Sarah
Sarah is 55. She is married with two adult children, who are 20 and 22. Before she retired, she worked as a pediatric intensive care nurse. Ethnicity: white British.
Sarah was diagnosed with MND in 2019. Although her father had the disease previously, she only recently discovered that she has an inherited form through genetic testing. Sarah is hopeful that this information will help future generations of the family.
Sarah developed MND in 2019, which started with a weakness in her arm. She initially thought this could be a shoulder injury, as she did a lot of lifting as a nurse. However, when this didn’t get better, she went to her GP who conducted nerve tests. Her GP was reluctant to give Sarah the results and referred her to a neurologist. After issues with receiving an NHS appointment, she booked a private appointment. Sarah went to her GP surgery to collect her nerve test results to take with her, and saw on the paperwork that her GP suspected she had an Anterior Horn Disease, of which MND is one. Around this time, she also started to have fasciculations (involuntary muscle contractions), something her father, who had had the disease when Sarah was in her 20s, had also spoken about. The neurologist gave her a diagnosis of MND, which unfortunately confirmed what she already expected.

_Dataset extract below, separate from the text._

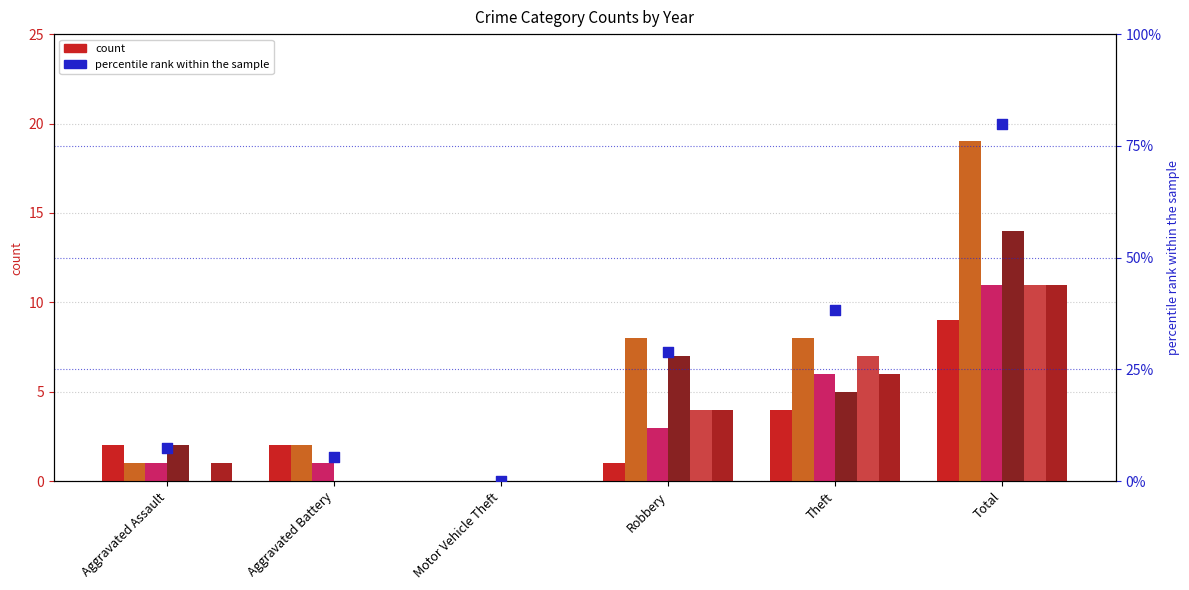

Is the value of 2016 at Motor Vehicle Theft greater than the value of 2020 at Robbery?

No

Initially, it didn’t occur to Sarah that her MND was inherited; it could have just been unluck. However, after she was diagnosed, the family started to read more about MND and realised this was a possibility. Sarah was offered genetic testing when she went for screening to take part in a research study. She had the genetic test and recently received a phone call from the consultant confirming that she has the C9orf72 genetic variant. Sarah describes feeling guilty and sad that she hadn’t stopped the disease in her family. However, she feels that in a way it is positive to have this information, which may help her children and nephews make future decisions around things like starting their own families. After being told by the consultant about pre-symptomatic genetic testing, Sarah’s daughter and sister are considering this option.
Since developing symptoms, Sarah has made changes to her life. She can no longer do work in the house and garden and needs help from her husband with personal care. She has retired from her job, which she had planned to continue for some years, and is preparing to make adaptations to her house. Going out is becoming more difficult, and Sarah has had to give up activities she previously enjoyed, like walking holidays.

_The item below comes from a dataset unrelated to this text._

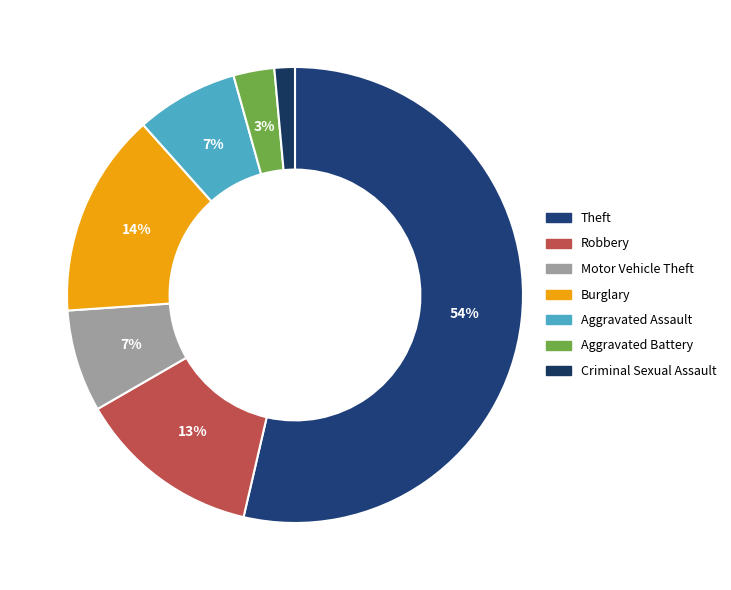

Which slice is the largest?

Theft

Sarah has had physiotherapy and hydrotherapy to help with her symptoms, and has seen an occupational therapist, who has arranged supports and aids. She also uses alternative therapies, such as taking turmeric for aches and pains. Sarah has started to plan for her future care and has signed a Do Not Resuscitate order (DNR) to ensure her wishes are respected. From her experiences in intensive care nursing, she is aware of some of the challenges she may face. She does not want certain interventions like ventilation, if the life she will be living is very different to the one she had before.

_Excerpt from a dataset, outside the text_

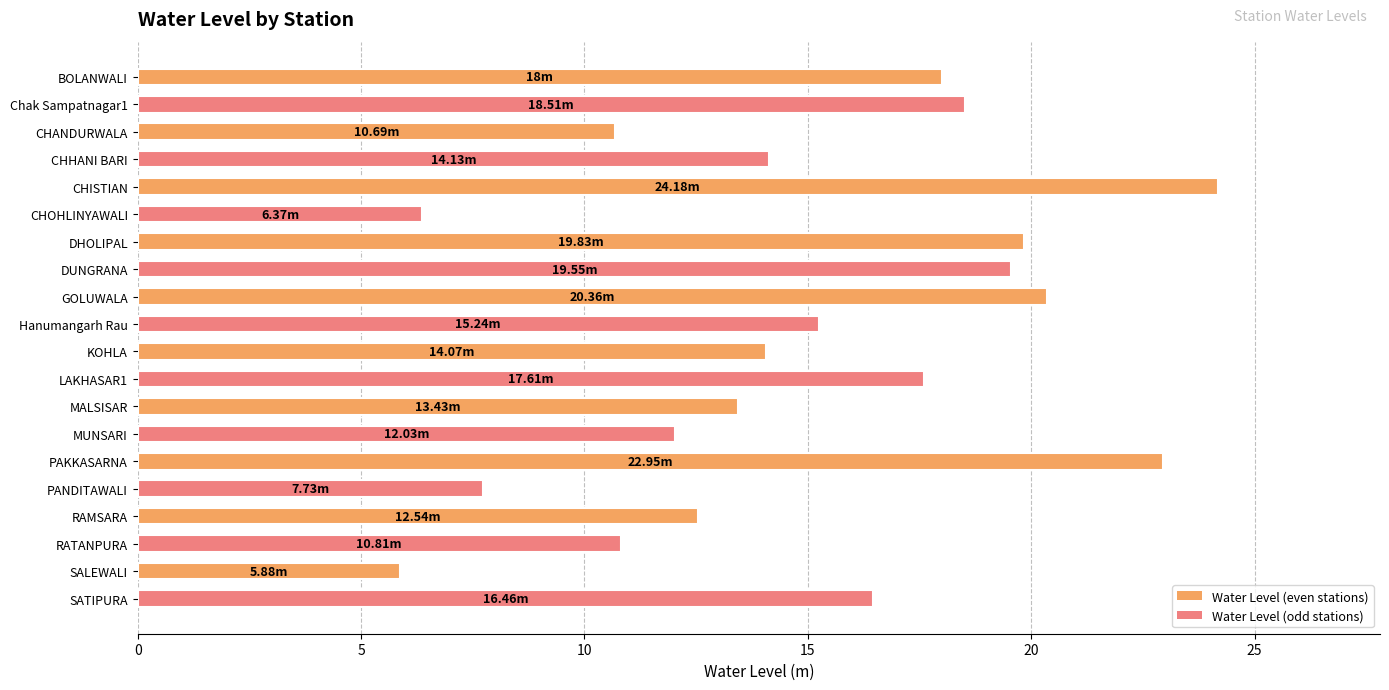

What is the greatest value displayed?

24.2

Sarah is disappointed that treatments for MND have not advanced significantly since her father was affected, and is keen to participate in research and trials around the disease. She feels that a treatment will not come soon enough for her, but her attitude is if I have this disease, I might as well be usefu. Joining trials has been difficult due to COVID-19, which has caused delays and disruptions to such studies, and whilst Sarah would like to have this opportunity, she worries about the practicalities of travelling as her disease progresses. Sarah encourages healthcare professionals to keep in mind that finding out about an inherited form of MND can be upsetting for people. However, she is hopeful for research progress in the future.